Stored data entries
^^^^^^^^^^^^^^^^

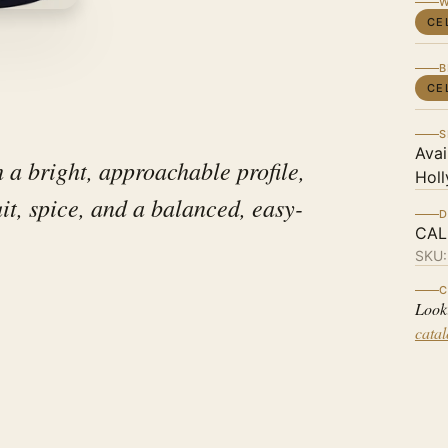
W
CE
B
CE
S
Avai
 a bright, approachable profile,
Holl
uit, spice, and a balanced, easy-
D
CAL
SKU
C
Look
cata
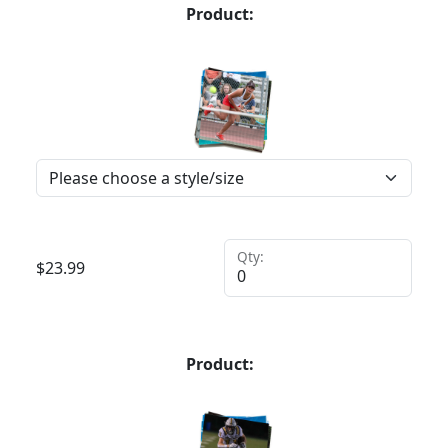
Product:
Qty:
$
23.99
Product:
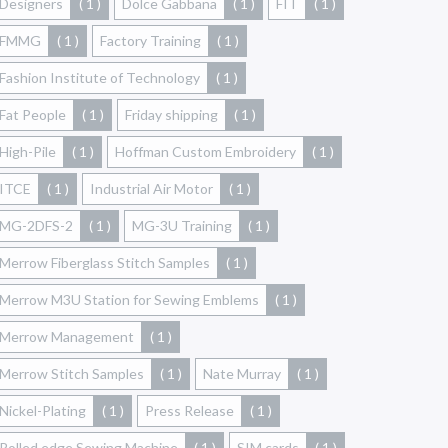
Designers
( 1 )
Dolce Gabbana
( 1 )
FIT
( 1 )
FMMG
( 1 )
Factory Training
( 1 )
Fashion Institute of Technology
( 1 )
Fat People
( 1 )
Friday shipping
( 1 )
High-Pile
( 1 )
Hoffman Custom Embroidery
( 1 )
ITCE
( 1 )
Industrial Air Motor
( 1 )
MG-2DFS-2
( 1 )
MG-3U Training
( 1 )
Merrow Fiberglass Stitch Samples
( 1 )
Merrow M3U Station for Sewing Emblems
( 1 )
Merrow Management
( 1 )
Merrow Stitch Samples
( 1 )
Nate Murray
( 1 )
Nickel-Plating
( 1 )
Press Release
( 1 )
Rolled edge Sewing Machine
( 1 )
SIM cards
( 1 )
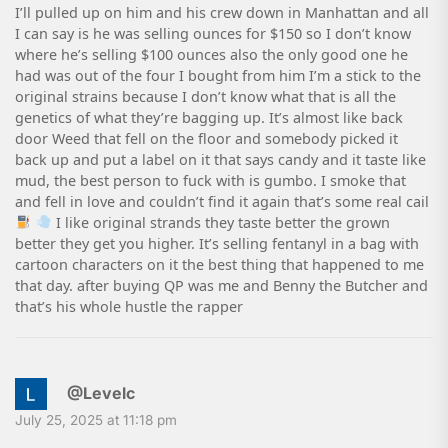
I’ll pulled up on him and his crew down in Manhattan and all
I can say is he was selling ounces for $150 so I don’t know
where he’s selling $100 ounces also the only good one he
had was out of the four I bought from him I’m a stick to the
original strains because I don’t know what that is all the
genetics of what they’re bagging up. It’s almost like back
door Weed that fell on the floor and somebody picked it
back up and put a label on it that says candy and it taste like
mud, the best person to fuck with is gumbo. I smoke that
and fell in love and couldn’t find it again that’s some real cail
I like original strands they taste better the grown
better they get you higher. It’s selling fentanyl in a bag with
cartoon characters on it the best thing that happened to me
that day. after buying QP was me and Benny the Butcher and
that’s his whole hustle the rapper
@Levelc
July 25, 2025 at 11:18 pm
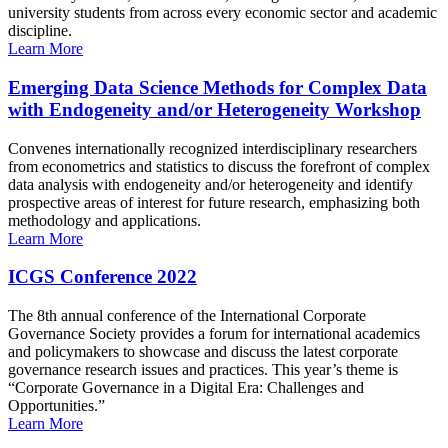
university students from across every economic sector and academic
discipline.
Learn More
Emerging Data Science Methods for Complex Data
with Endogeneity and/or Heterogeneity Workshop
Convenes internationally recognized interdisciplinary researchers
from econometrics and statistics to discuss the forefront of complex
data analysis with endogeneity and/or heterogeneity and identify
prospective areas of interest for future research, emphasizing both
methodology and applications.
Learn More
ICGS Conference 2022
The 8th annual conference of the International Corporate
Governance Society provides a forum for international academics
and policymakers to showcase and discuss the latest corporate
governance research issues and practices. This year’s theme is
“Corporate Governance in a Digital Era: Challenges and
Opportunities.”
Learn More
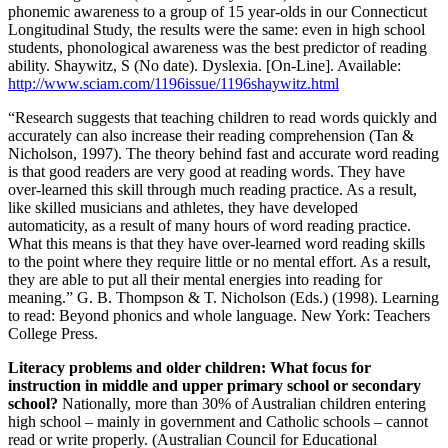
phonemic awareness to a group of 15 year-olds in our Connecticut
Longitudinal Study, the results were the same: even in high school
students, phonological awareness was the best predictor of reading
ability. Shaywitz, S (No date). Dyslexia. [On-Line]. Available:
http://www.sciam.com/1196issue/1196shaywitz.html
“Research suggests that teaching children to read words quickly and
accurately can also increase their reading comprehension (Tan &
Nicholson, 1997). The theory behind fast and accurate word reading
is that good readers are very good at reading words. They have
over-learned this skill through much reading practice. As a result,
like skilled musicians and athletes, they have developed
automaticity, as a result of many hours of word reading practice.
What this means is that they have over-learned word reading skills
to the point where they require little or no mental effort. As a result,
they are able to put all their mental energies into reading for
meaning.” G. B. Thompson & T. Nicholson (Eds.) (1998). Learning
to read: Beyond phonics and whole language. New York: Teachers
College Press.
Literacy problems and older children: What focus for
instruction in middle and upper primary school or secondary
school?
Nationally, more than 30% of Australian children entering
high school – mainly in government and Catholic schools – cannot
read or write properly. (Australian Council for Educational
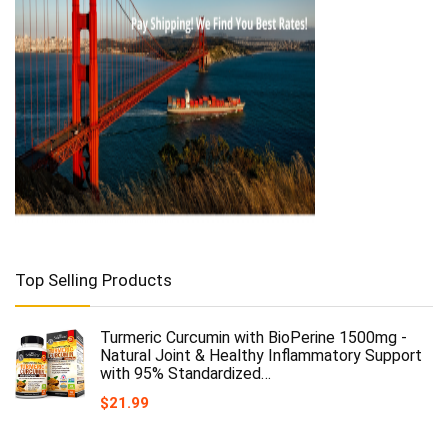
Top Selling Products
Turmeric Curcumin with BioPerine 1500mg -
Natural Joint & Healthy Inflammatory Support
with 95% Standardized…
$
21.99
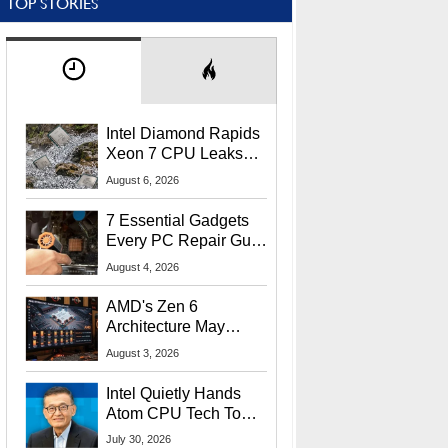
TOP STORIES
Intel Diamond Rapids
Xeon 7 CPU Leaks
With Massive 240MB
August 6, 2026
L3 Cache
7 Essential Gadgets
Every PC Repair Guru
Should Own
August 4, 2026
AMD's Zen 6
Architecture May
Target In-Game
August 3, 2026
Stuttering Issues
Intel Quietly Hands
Atom CPU Tech To
Startup Linked To
July 30, 2026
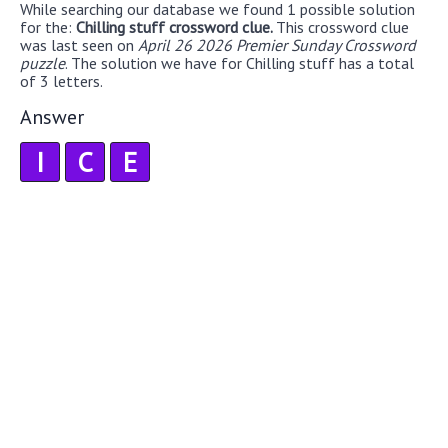
While searching our database we found 1 possible solution
for the:
Chilling stuff crossword clue.
This crossword clue
was last seen on
April 26 2026 Premier Sunday Crossword
puzzle
. The solution we have for Chilling stuff has a total
of 3 letters.
Answer
I
C
E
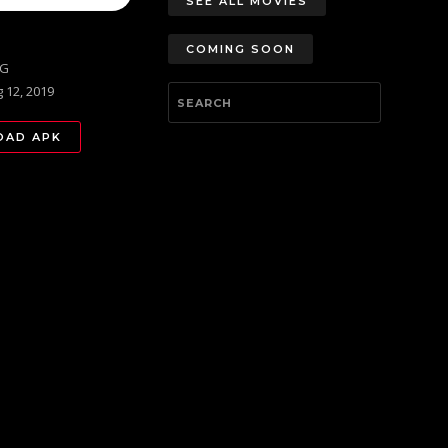
SEE ALL MOVIES
COMING SOON
PG
 12, 2019
AD APK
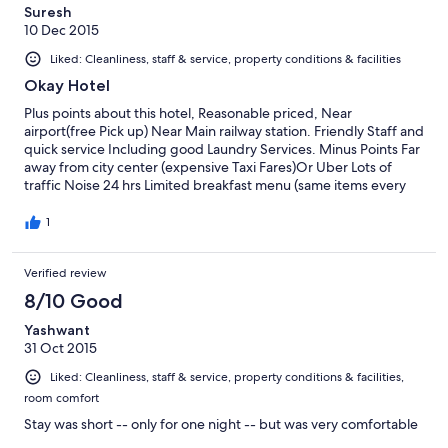
this is the essence of their business then their company is s
Suresh
shambles-thoroughly unprofessional..
10 Dec 2015
Liked: Cleanliness, staff & service, property conditions & facilities
Okay Hotel
Plus points about this hotel, Reasonable priced, Near
airport(free Pick up) Near Main railway station. Friendly Staff and
quick service Including good Laundry Services. Minus Points Far
away from city center (expensive Taxi Fares)Or Uber Lots of
traffic Noise 24 hrs Limited breakfast menu (same items every
day)we here for 5 days Basic rooms with limited furniture Noisy
air condition Big bathroom with toilet combine so floor is wet all
1
the time and reasonably clean towels and toiletries
Verified review
8/10 Good
Yashwant
31 Oct 2015
Liked: Cleanliness, staff & service, property conditions & facilities,
room comfort
Stay was short -- only for one night -- but was very comfortable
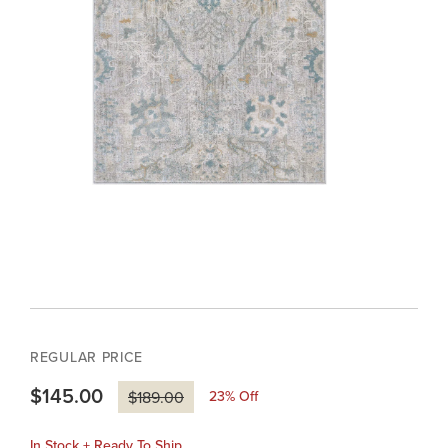
REGULAR PRICE
$145.00
23
% Off
$189.00
In Stock + Ready To Ship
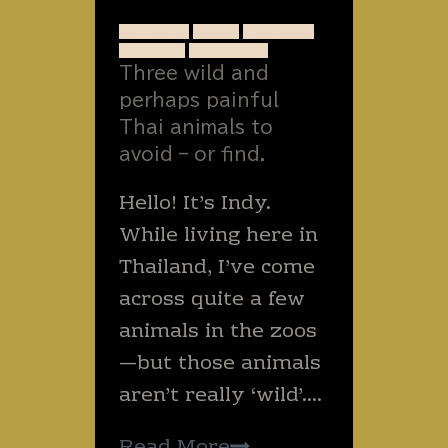
worm.
ANIMALS
BUGS
INSECTS
SNAKES
THAILAND
Three wild and
perhaps painful
Thai animals to
avoid – or find.
Hello! It’s Indy.
While living here in
Thailand, I’ve come
across quite a few
animals in the zoos
—but those animals
aren’t really ‘wild’….
Three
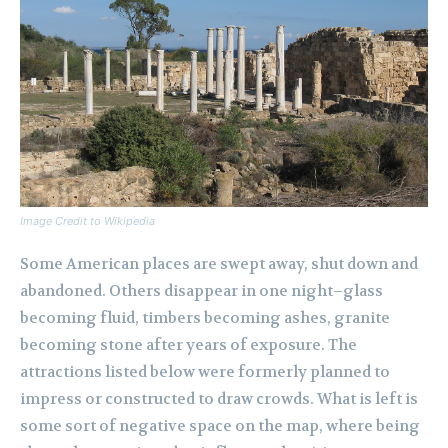
Image Credit to Wikipedia
Some American places are swept away, shut down and
abandoned. Others disappear in one night–glass
becoming fluid, timbers becoming ashes, granite
becoming stone after years of exposure. The
attractions listed below were formerly planned to
impress or constructed to draw crowds. What is left is
some sort of negative space on the map, where being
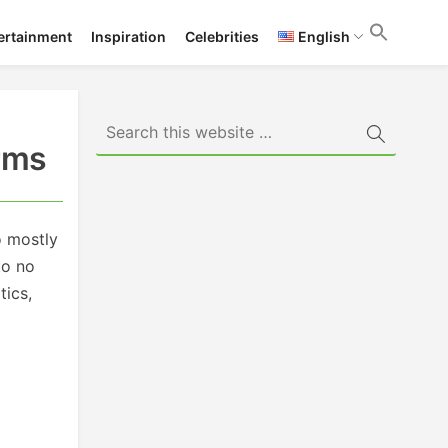
ertainment
Inspiration
Celebrities
English
erms
o mostly
to no
tics,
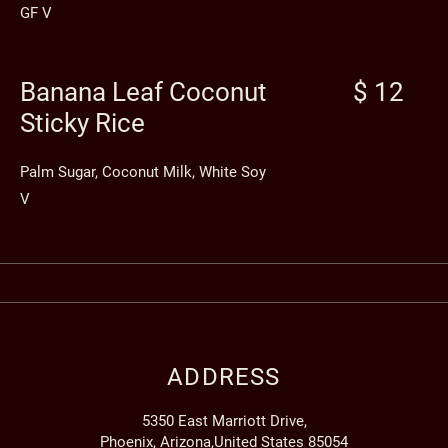
GF V
Banana Leaf Coconut
$ 12
Sticky Rice
Palm Sugar, Coconut Milk, White Soy
V
ADDRESS
5350 East Marriott Drive,
Phoenix, Arizona,United States 85054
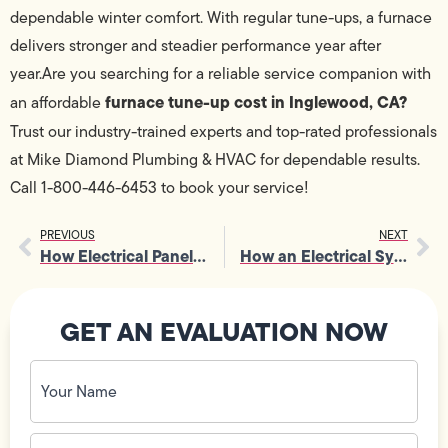
dependable winter comfort. With regular tune-ups, a furnace
delivers stronger and steadier performance year after
year.Are you searching for a reliable service companion with
furnace tune-up cost in Inglewood, CA?
an affordable
Trust our
industry-trained experts and top-rated professionals
at Mike Diamond Plumbing & HVAC for dependable results.
Call 1-800-446-6453 to book your service!
PREVIOUS
NEXT
How Electrical Panel Inspection Helps Identify Hidden Fire Risks
How an Electrical System Upgrade Enhances Overall Home Resale Value
GET AN EVALUATION NOW
Your
Name
(Required)
Phone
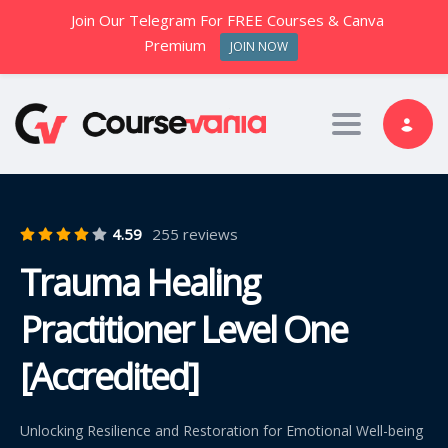
Join Our Telegram For FREE Courses & Canva
Premium
JOIN NOW
Toggle nav
4.59
255 reviews
Trauma Healing
Practitioner Level One
[Accredited]
Unlocking Resilience and Restoration for Emotional Well-being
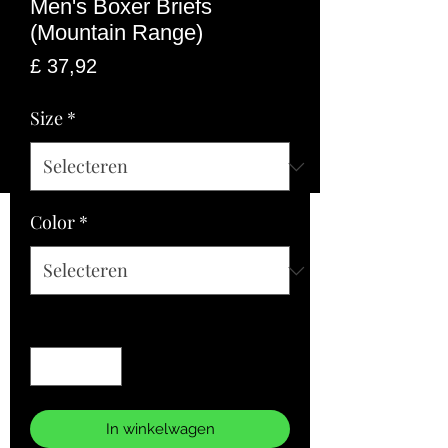
Men's Boxer Briefs
(Mountain Range)
Prijs
£ 37,92
Size
*
Color
*
Aantal
*
In winkelwagen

^^^^^^^^^^^^^^^^

Copy out each line of the data exactly as it reads; skip the pictures.

W
CE
B
CE
S
Avai
 a bright, approachable profile,
Holl
uit, spice, and a balanced, easy-
D
CAL
SKU
C
Look
cata
Product:
Qty:
$
23.99
Product:
Designers
( 1 )
Dolce Gabbana
( 1 )
FIT
( 1 )
FMMG
( 1 )
Factory Training
( 1 )
Fashion Institute of Technology
( 1 )
Fat People
( 1 )
Friday shipping
( 1 )
High-Pile
( 1 )
Hoffman Custom Embroidery
( 1 )
ITCE
( 1 )
Industrial Air Motor
( 1 )
MG-2DFS-2
( 1 )
MG-3U Training
( 1 )
Merrow Fiberglass Stitch Samples
( 1 )
Merrow M3U Station for Sewing Emblems
( 1 )
Merrow Management
( 1 )
Merrow Stitch Samples
( 1 )
Nate Murray
( 1 )
Nickel-Plating
( 1 )
Press Release
( 1 )
Rolled edge Sewing Machine
( 1 )
SIM cards
( 1 )
I’ll pulled up on him and his crew down in Manhattan and all
I can say is he was selling ounces for $150 so I don’t know
where he’s selling $100 ounces also the only good one he
had was out of the four I bought from him I’m a stick to the
original strains because I don’t know what that is all the
genetics of what they’re bagging up. It’s almost like back
door Weed that fell on the floor and somebody picked it
back up and put a label on it that says candy and it taste like
mud, the best person to fuck with is gumbo. I smoke that
and fell in love and couldn’t find it again that’s some real cail
I like original strands they taste better the grown
better they get you higher. It’s selling fentanyl in a bag with
cartoon characters on it the best thing that happened to me
that day. after buying QP was me and Benny the Butcher and
that’s his whole hustle the rapper
@Levelc
July 25, 2025 at 11:18 pm
university students from across every economic sector and academic
discipline.
Learn More
Emerging Data Science Methods for Complex Data
with Endogeneity and/or Heterogeneity Workshop
Convenes internationally recognized interdisciplinary researchers
from econometrics and statistics to discuss the forefront of complex
data analysis with endogeneity and/or heterogeneity and identify
prospective areas of interest for future research, emphasizing both
methodology and applications.
Learn More
ICGS Conference 2022
The 8th annual conference of the International Corporate
Governance Society provides a forum for international academics
and policymakers to showcase and discuss the latest corporate
governance research issues and practices. This year’s theme is
“Corporate Governance in a Digital Era: Challenges and
Opportunities.”
Learn More
phonemic awareness to a group of 15 year-olds in our Connecticut
Longitudinal Study, the results were the same: even in high school
students, phonological awareness was the best predictor of reading
ability. Shaywitz, S (No date). Dyslexia. [On-Line]. Available:
http://www.sciam.com/1196issue/1196shaywitz.html
“Research suggests that teaching children to read words quickly and
accurately can also increase their reading comprehension (Tan &
Nicholson, 1997). The theory behind fast and accurate word reading
is that good readers are very good at reading words. They have
over-learned this skill through much reading practice. As a result,
like skilled musicians and athletes, they have developed
automaticity, as a result of many hours of word reading practice.
What this means is that they have over-learned word reading skills
to the point where they require little or no mental effort. As a result,
they are able to put all their mental energies into reading for
meaning.” G. B. Thompson & T. Nicholson (Eds.) (1998). Learning
to read: Beyond phonics and whole language. New York: Teachers
College Press.
Literacy problems and older children: What focus for
instruction in middle and upper primary school or secondary
school?
Nationally, more than 30% of Australian children entering
high school – mainly in government and Catholic schools – cannot
read or write properly. (Australian Council for Educational
Top Selling Products
Turmeric Curcumin with BioPerine 1500mg -
Natural Joint & Healthy Inflammatory Support
with 95% Standardized…
$
21.99
TOP STORIES
Intel Diamond Rapids
Xeon 7 CPU Leaks
With Massive 240MB
August 6, 2026
L3 Cache
7 Essential Gadgets
Every PC Repair Guru
Should Own
August 4, 2026
AMD's Zen 6
Architecture May
Target In-Game
August 3, 2026
Stuttering Issues
Intel Quietly Hands
Atom CPU Tech To
Startup Linked To
July 30, 2026
While searching our database we found 1 possible solution
for the:
Chilling stuff crossword clue.
This crossword clue
was last seen on
April 26 2026 Premier Sunday Crossword
puzzle
. The solution we have for Chilling stuff has a total
of 3 letters.
Answer
I
C
E
SEE ALL MOVIES
COMING SOON
PG
 12, 2019
AD APK
this is the essence of their business then their company is s
Suresh
shambles-thoroughly unprofessional..
10 Dec 2015
Liked: Cleanliness, staff & service, property conditions & facilities
Okay Hotel
Plus points about this hotel, Reasonable priced, Near
airport(free Pick up) Near Main railway station. Friendly Staff and
quick service Including good Laundry Services. Minus Points Far
away from city center (expensive Taxi Fares)Or Uber Lots of
traffic Noise 24 hrs Limited breakfast menu (same items every
day)we here for 5 days Basic rooms with limited furniture Noisy
air condition Big bathroom with toilet combine so floor is wet all
1
the time and reasonably clean towels and toiletries
Verified review
8/10 Good
Yashwant
31 Oct 2015
Liked: Cleanliness, staff & service, property conditions & facilities,
room comfort
Stay was short -- only for one night -- but was very comfortable
REGULAR PRICE
$145.00
23
% Off
$189.00
In Stock + Ready To Ship
worm.
ANIMALS
BUGS
INSECTS
SNAKES
THAILAND
Three wild and
perhaps painful
Thai animals to
avoid – or find.
Hello! It’s Indy.
While living here in
Thailand, I’ve come
across quite a few
animals in the zoos
—but those animals
aren’t really ‘wild’….
Three
Image Credit to Wikipedia
Some American places are swept away, shut down and
abandoned. Others disappear in one night–glass
becoming fluid, timbers becoming ashes, granite
becoming stone after years of exposure. The
attractions listed below were formerly planned to
impress or constructed to draw crowds. What is left is
some sort of negative space on the map, where being
ertainment
Inspiration
Celebrities
English
erms
o mostly
to no
tics,
GF V
Banana Leaf Coconut
$ 12
Sticky Rice
Palm Sugar, Coconut Milk, White Soy
V
ADDRESS
5350 East Marriott Drive,
Phoenix, Arizona,United States 85054
dependable winter comfort. With regular tune-ups, a furnace
delivers stronger and steadier performance year after
year.Are you searching for a reliable service companion with
furnace tune-up cost in Inglewood, CA?
an affordable
Trust our
industry-trained experts and top-rated professionals
at Mike Diamond Plumbing & HVAC for dependable results.
Call 1-800-446-6453 to book your service!
PREVIOUS
NEXT
How Electrical Panel Inspection Helps Identify Hidden Fire Risks
How an Electrical System Upgrade Enhances Overall Home Resale Value
GET AN EVALUATION NOW
Your
Name
(Required)
Phone
Join Our Telegram For FREE Courses & Canva
Premium
JOIN NOW
Toggle nav
4.59
255 reviews
Trauma Healing
Practitioner Level One
[Accredited]
Unlocking Resilience and Restoration for Emotional Well-being
Men's Boxer Briefs
(Mountain Range)
Prijs
£ 37,92
Size
*
Color
*
Aantal
*
In winkelwagen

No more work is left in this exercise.